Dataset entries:
+-------+

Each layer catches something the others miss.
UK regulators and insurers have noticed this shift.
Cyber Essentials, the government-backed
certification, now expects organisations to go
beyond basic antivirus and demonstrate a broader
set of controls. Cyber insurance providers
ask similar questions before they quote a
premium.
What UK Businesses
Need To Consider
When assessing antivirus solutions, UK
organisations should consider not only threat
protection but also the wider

+-------+

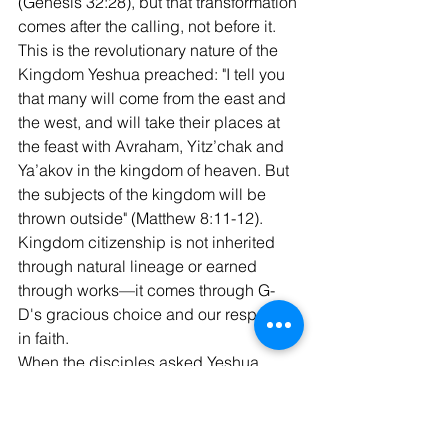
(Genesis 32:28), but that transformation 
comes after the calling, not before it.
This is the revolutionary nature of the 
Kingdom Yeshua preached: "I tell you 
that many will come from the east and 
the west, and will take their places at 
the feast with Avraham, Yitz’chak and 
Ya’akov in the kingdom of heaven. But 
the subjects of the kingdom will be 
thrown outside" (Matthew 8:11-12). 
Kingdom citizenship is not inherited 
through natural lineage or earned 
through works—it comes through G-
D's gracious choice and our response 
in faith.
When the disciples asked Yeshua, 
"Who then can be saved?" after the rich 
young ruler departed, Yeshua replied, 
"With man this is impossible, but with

+-------+

_WHAT IS REQUIRED:_ Using the records above, restate word for word the lines from the one with "What UK Businesses" through the one with "protection but also the wider", both included.

_SOLUTION FOR THIS TASK:_
What UK Businesses
Need To Consider
When assessing antivirus solutions, UK
organisations should consider not only threat
protection but also the wider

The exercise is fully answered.